On Numerical Experiments with Symmetric Semigroups Generated by Three Elements and Their Generalization

TL;DR

This paper explains and generalizes numerical experiments on symmetric semigroups generated by three elements, providing formulas for their Frobenius numbers and analyzing their symmetry properties.

Contribution

It introduces a generalized class of symmetric numerical semigroups and computes their universal Frobenius numbers, extending prior experimental observations.

Findings

Derived formulas for Frobenius numbers of generalized semigroups

Identified conditions for symmetry and nonsymmetry in these semigroups

Reduced minimal generating sets for specific parameter values

Abstract

We give a simple explanation of numerical experiments of V. Arnold with two sequences of symmetric numerical semigroups, S(4,6+4k,87-4k) and S(9,3+9k,85-9k) generated by three elements.
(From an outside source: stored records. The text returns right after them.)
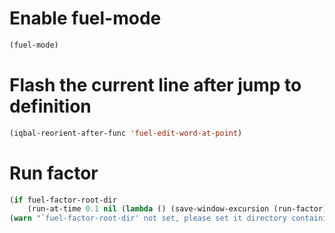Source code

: * Enable fuel-mode
  #+BEGIN_SRC emacs-lisp
    (fuel-mode)
  #+END_SRC


* Flash the current line after jump to definition
  #+BEGIN_SRC emacs-lisp
    (iqbal-reorient-after-func 'fuel-edit-word-at-point)
  #+END_SRC


* Run factor
  #+BEGIN_SRC emacs-lisp
    (if fuel-factor-root-dir
        (run-at-time 0.1 nil (lambda () (save-window-excursion (run-factor))))
    (warn "`fuel-factor-root-dir' not set, please set it directory containing factor"))
  #+END_SRC
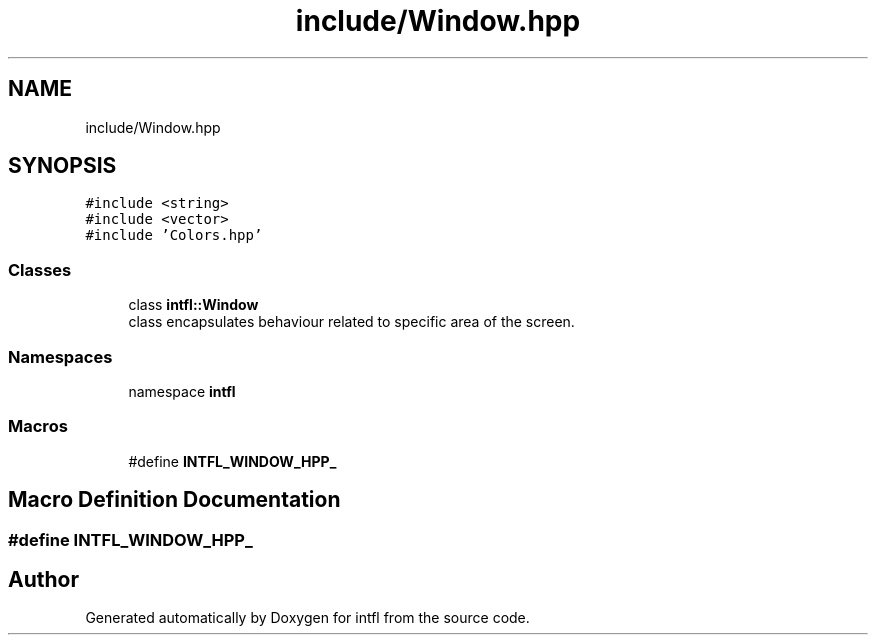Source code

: .TH "include/Window.hpp" 3 "Wed Aug 20 2025" "intfl" \" -*- nroff -*-
.ad l
.nh
.SH NAME
include/Window.hpp
.SH SYNOPSIS
.br
.PP
\fC#include <string>\fP
.br
\fC#include <vector>\fP
.br
\fC#include 'Colors\&.hpp'\fP
.br

.SS "Classes"

.in +1c
.ti -1c
.RI "class \fBintfl::Window\fP"
.br
.RI "class encapsulates behaviour related to specific area of the screen\&. "
.in -1c
.SS "Namespaces"

.in +1c
.ti -1c
.RI "namespace \fBintfl\fP"
.br
.in -1c
.SS "Macros"

.in +1c
.ti -1c
.RI "#define \fBINTFL_WINDOW_HPP_\fP"
.br
.in -1c
.SH "Macro Definition Documentation"
.PP 
.SS "#define INTFL_WINDOW_HPP_"

.SH "Author"
.PP 
Generated automatically by Doxygen for intfl from the source code\&.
We present a generalization of these sequences by numerical semigroups S(r_1^2,r_1r_2+r_1^2k,r_3-r_1^2k), k\in{\mathbb Z}, r_1,r_2,r_3\in{\mathbb Z}^+, r_1\geq 2 and \gcd(r_1,r_2)=\gcd(r_1,r_3)=1, and calculate their universal Frobenius number Phi(r_1,r_2,r_3) for the wide range of k providing semigroups be symmetric. We show that this kind of semigroups admit also nonsymmetric representatives. We describe the reduction of the minimal generating sets of these semigroups up to {r_1^2,r_3-r_1^2k} for sporadic values of k and find these values by solving the quadratic Diophantine equation.